Dat zei Johan Snapper vorig jaar oktober tijdens een ceremonie in de Tuin van de Rechtvaardigen in Jeruzalem. Zijn ouders kregen die dag postuum de eretitel ”rechtvaardige onder de volkeren” toegekend.
Bij het uitbreken van de Tweede Wereldoorlog wonen Hein en Martha Snapper met hun zes jonge kinderen in Naaldwijk. Hein wordt actief in het verzet. In 1942 helpen hij en zijn vrouw de Joodse familie De Hartog uit Rotterdam. De Snappers nemen moeder Rosa de Hartog in dienst als huishoudster. Zij blijft gedurende de rest van de oorlog bij het gezin.
Voor vader Levy (Leen) en de kinderen Annie, Esther, Jacques, Salomon en Truus de Hartog regelt Snapper elders onderdak. Tijdens de onderduikperiode zorgt hij ervoor dat Leen en Truus op een dag in het geheim een aantal uren met Rosa in de Naaldwijkse woning kunnen doorbrengen. Truus, en later ook Annie, komen bovendien regelmatig bij de Snappers eten. In de winter van 1944 worden Duitse soldaten in de woning van Snapper ingekwartierd. De ware identiteit van de Joodse huishoudster blijft al die tijd verborgen.

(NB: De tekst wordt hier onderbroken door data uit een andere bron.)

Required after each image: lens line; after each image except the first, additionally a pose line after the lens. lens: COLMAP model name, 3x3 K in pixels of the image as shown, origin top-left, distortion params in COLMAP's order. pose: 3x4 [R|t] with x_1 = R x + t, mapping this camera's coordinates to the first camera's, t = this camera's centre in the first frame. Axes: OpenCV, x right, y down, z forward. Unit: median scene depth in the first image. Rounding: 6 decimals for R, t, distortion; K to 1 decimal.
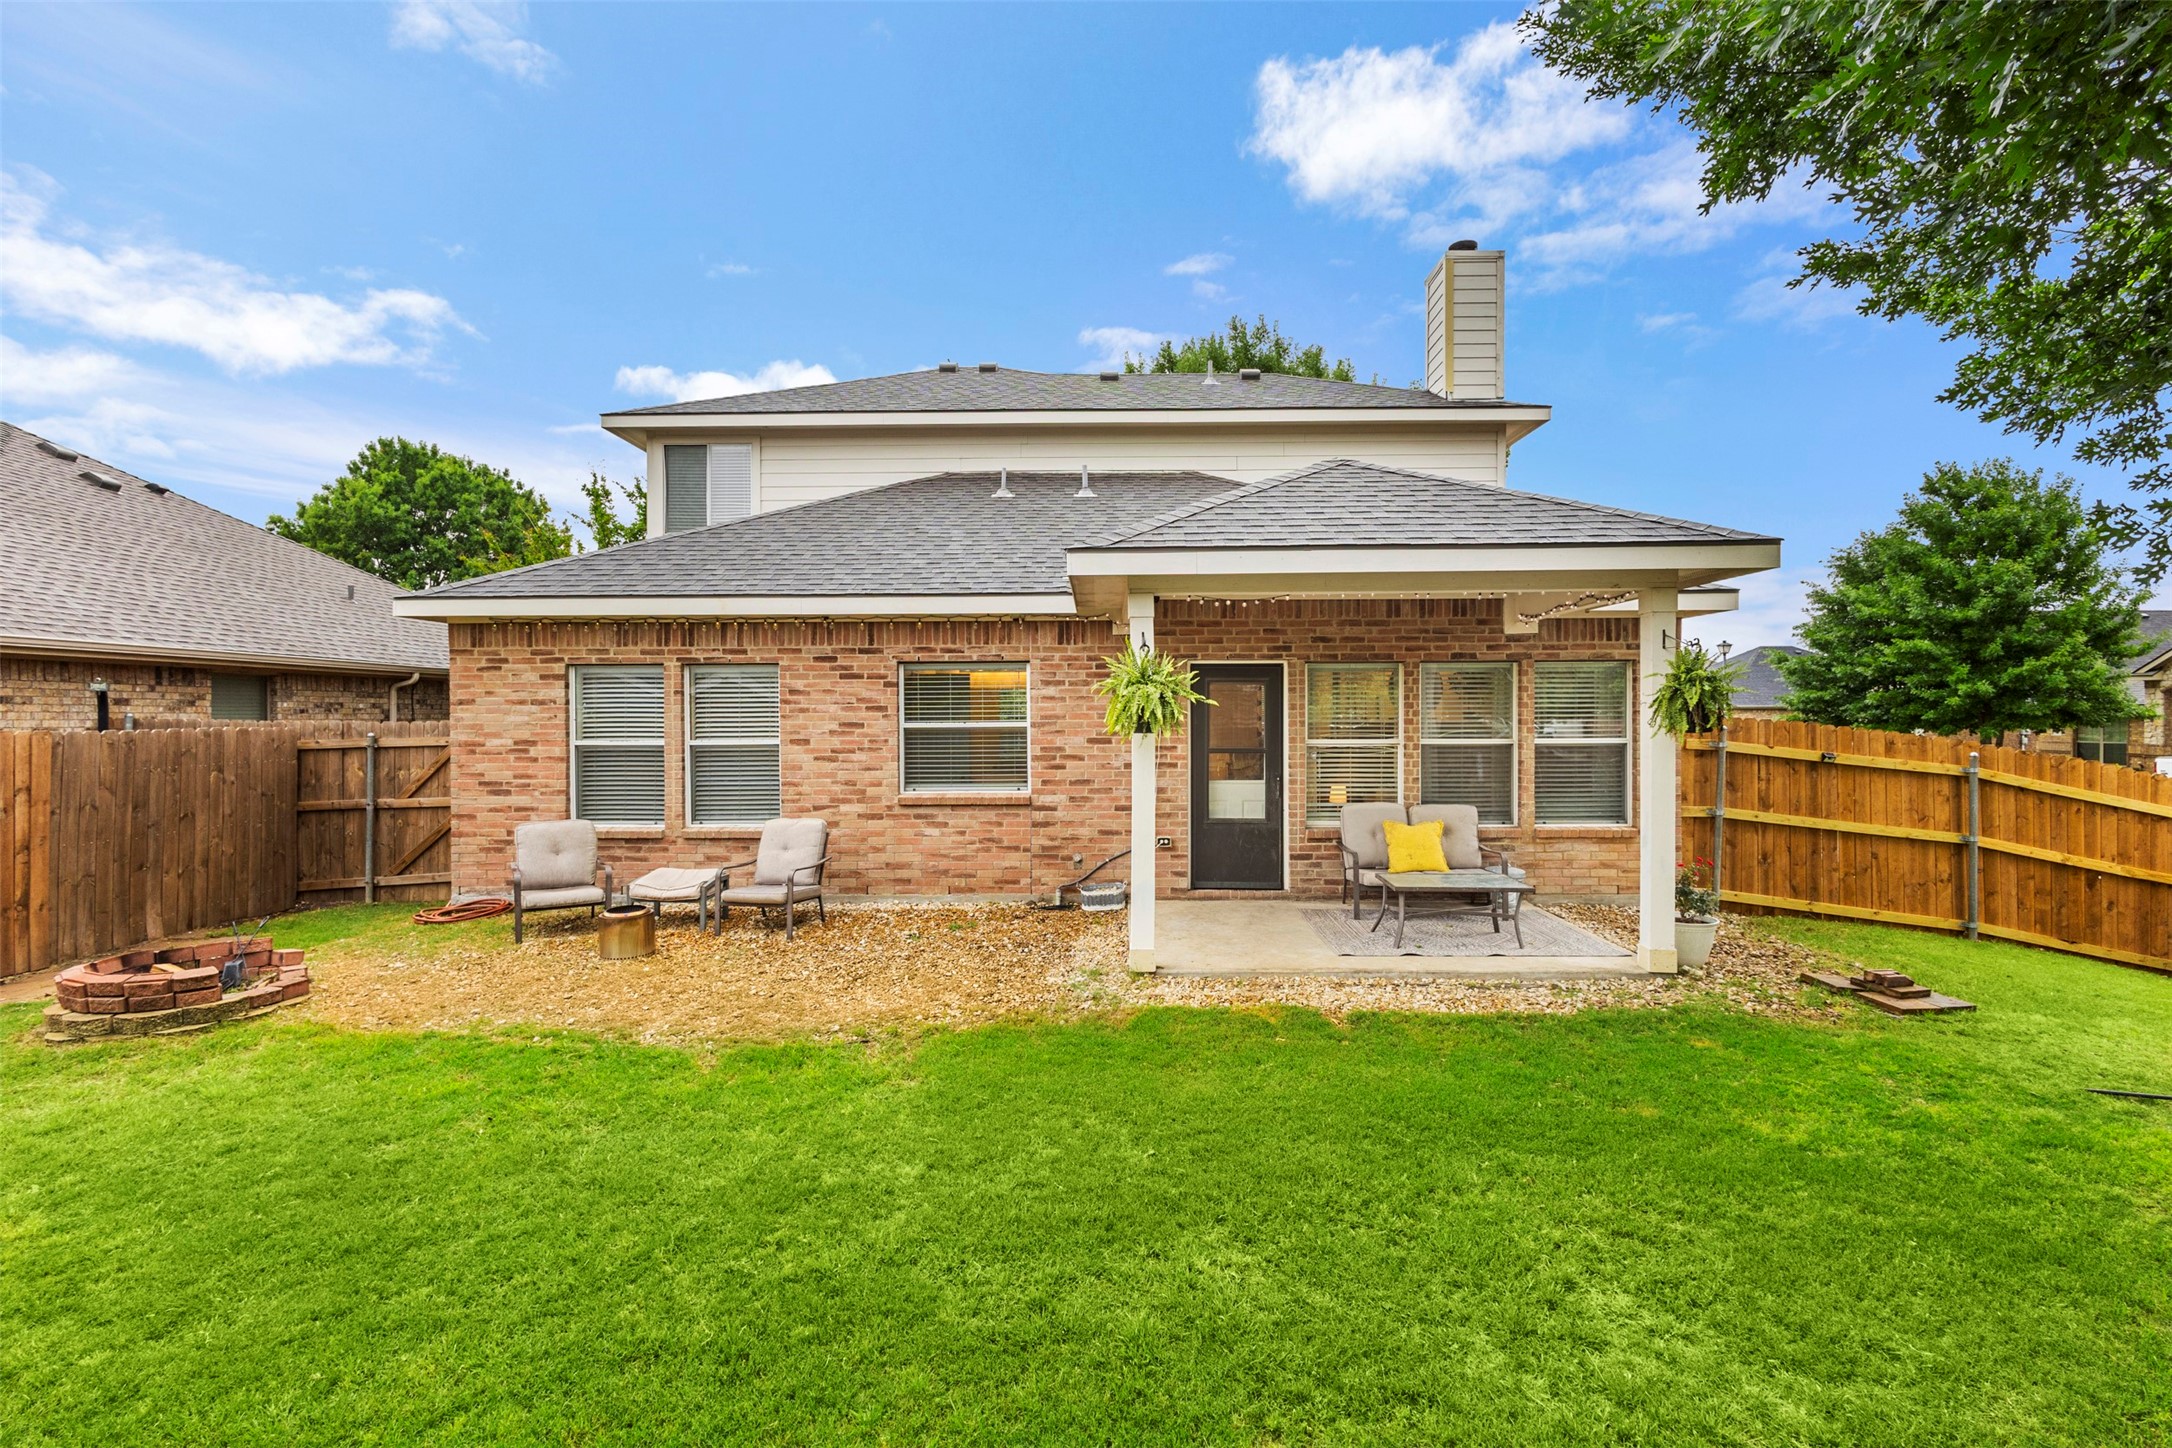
lens RADIAL K [[989.3, 0, 1089.3], [0, 989.3, 721.2], [0, 0, 1]] dist [0.004275, 0.000205]
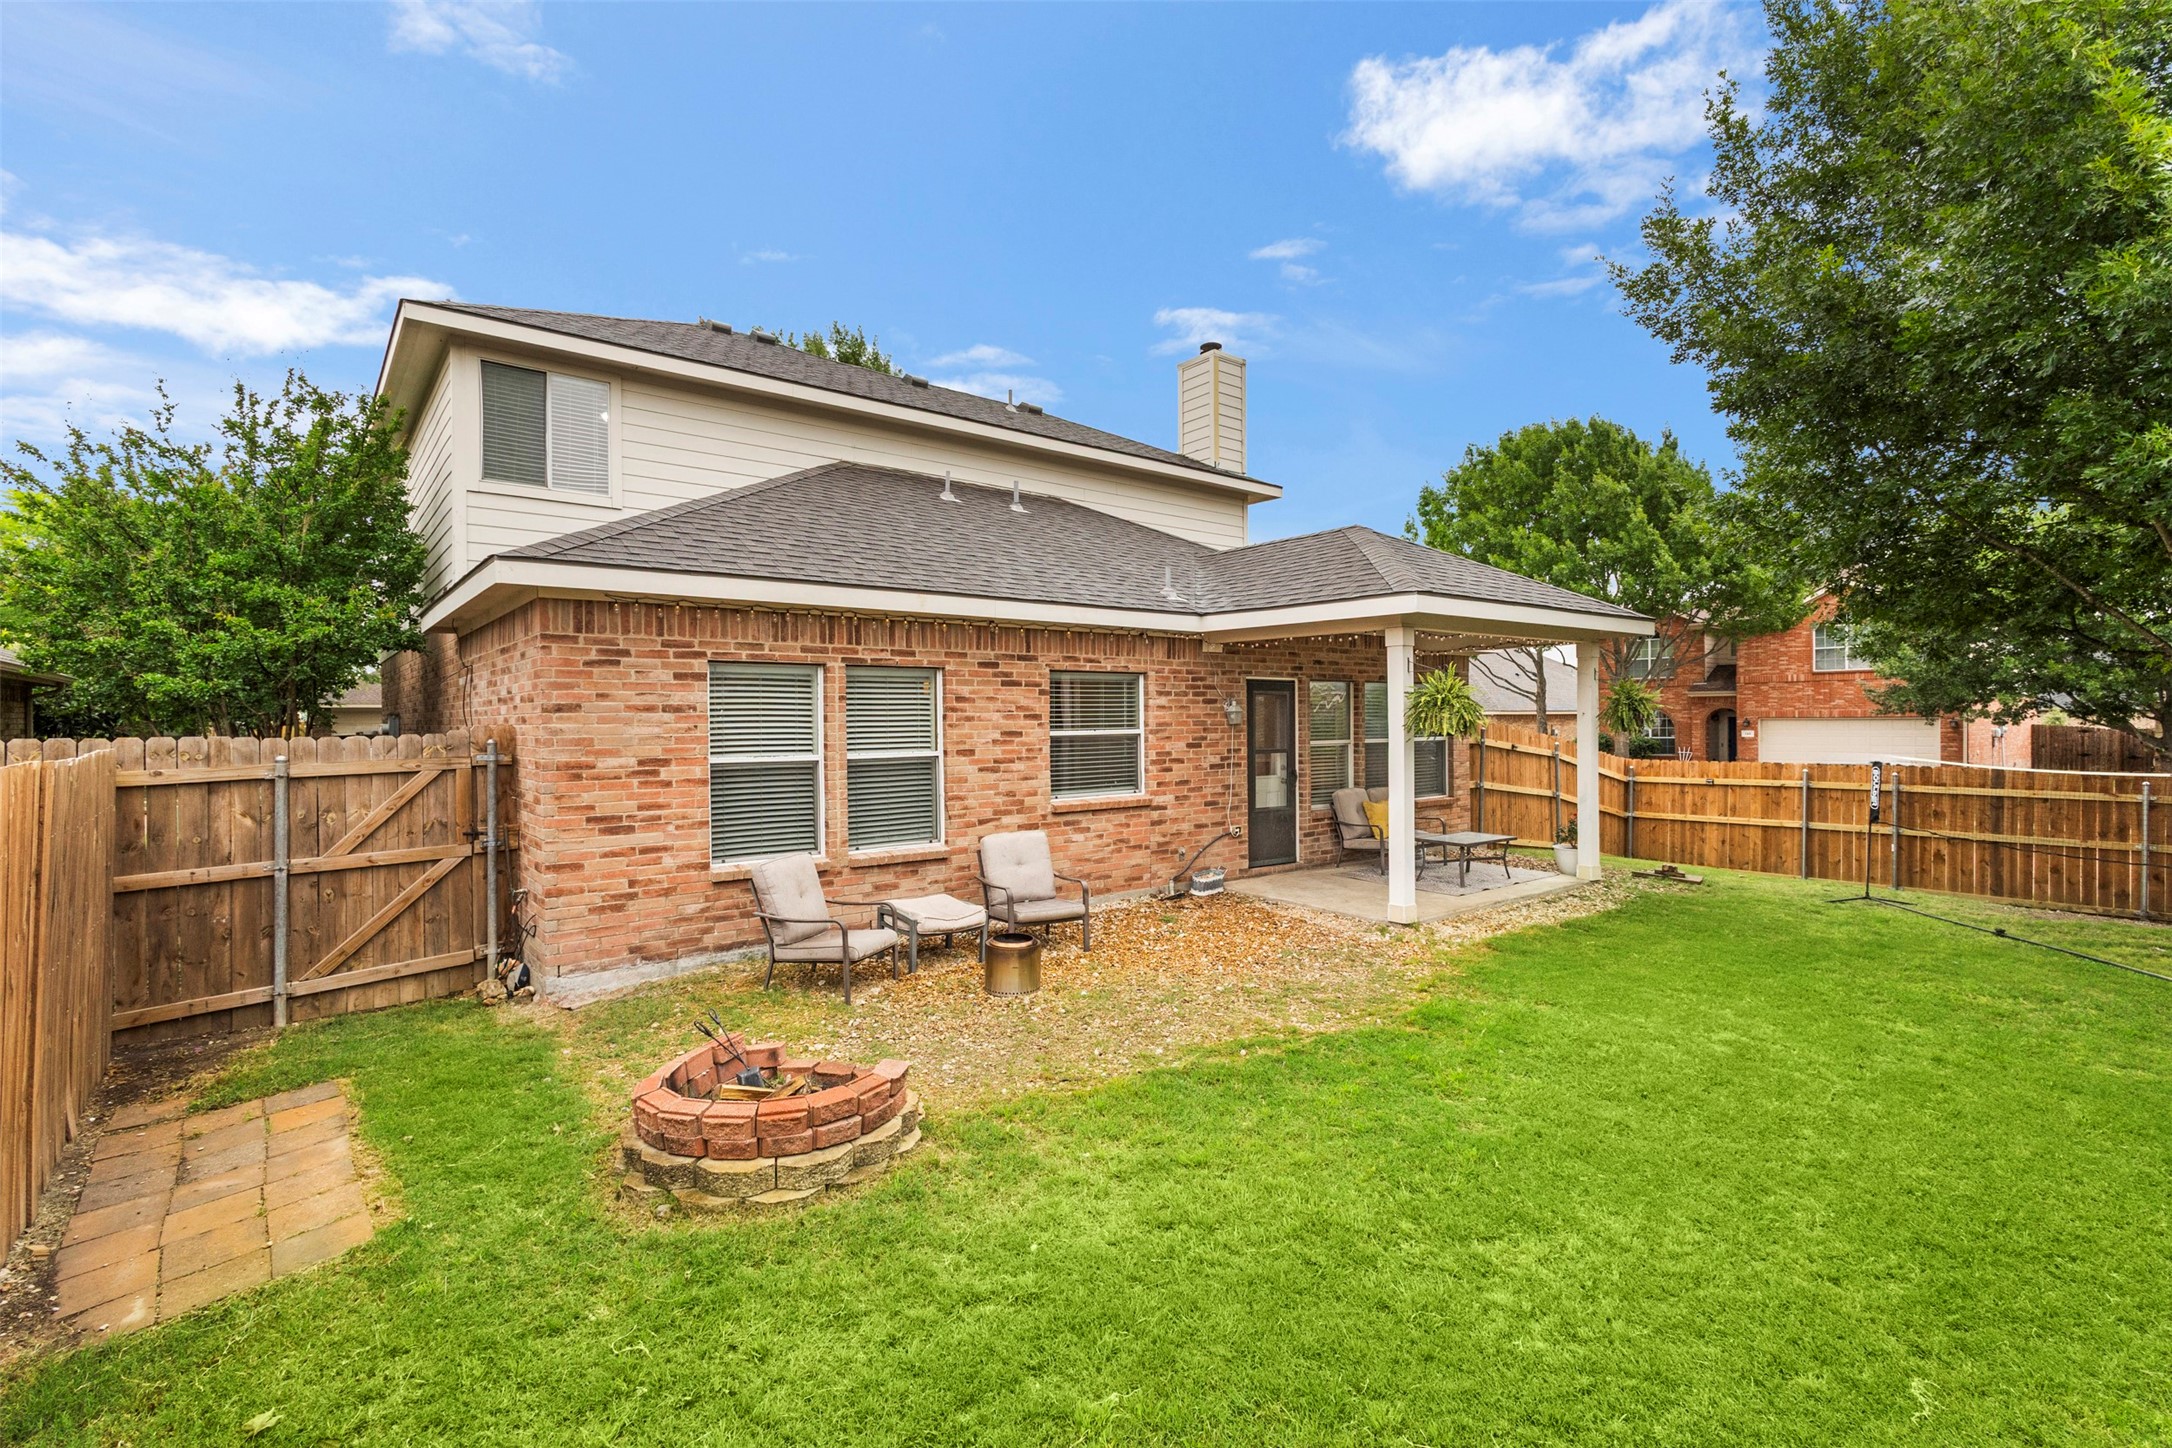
lens RADIAL K [[989.3, 0, 1089.3], [0, 989.3, 721.2], [0, 0, 1]] dist [0.004275, 0.000205]
pose [[0.772013, -0.003436, 0.635598, -0.795370], [0.007099, 0.999970, -0.003217, -0.004729], [-0.635567, 0.006996, 0.772014, 0.204020]]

„Als gevolg van de inspanningen van Hein en Martha Snapper overleefden alle leden van het gezin De Hartog in hun verschillende schuilplaatsen de oorlog”, stelt Yad Vashem in een verklaring vanwege de uitreiking van de onderscheiding rechtvaardige onder de volkeren. In aanwezigheid van onder anderen twee kinderen De Hartog en vijf kinderen Snapper, die tegenwoordig allemaal in de Verenigde Staten wonen, worden in oktober 2007 tijdens een „emotionele bijeenkomst” de namen van Hein en Martha Snapper op de Muur van de Rechtvaardigen in de tuin van Yad Vashem onthuld.
Namens de familie De Hartog voert Truus tijdens de plechtigheid het woord. „Hij die een mens redt is als hij die een hele wereld redt. Dat is wat mijn ouders altijd speciaal over de Snappers hebben gezegd.”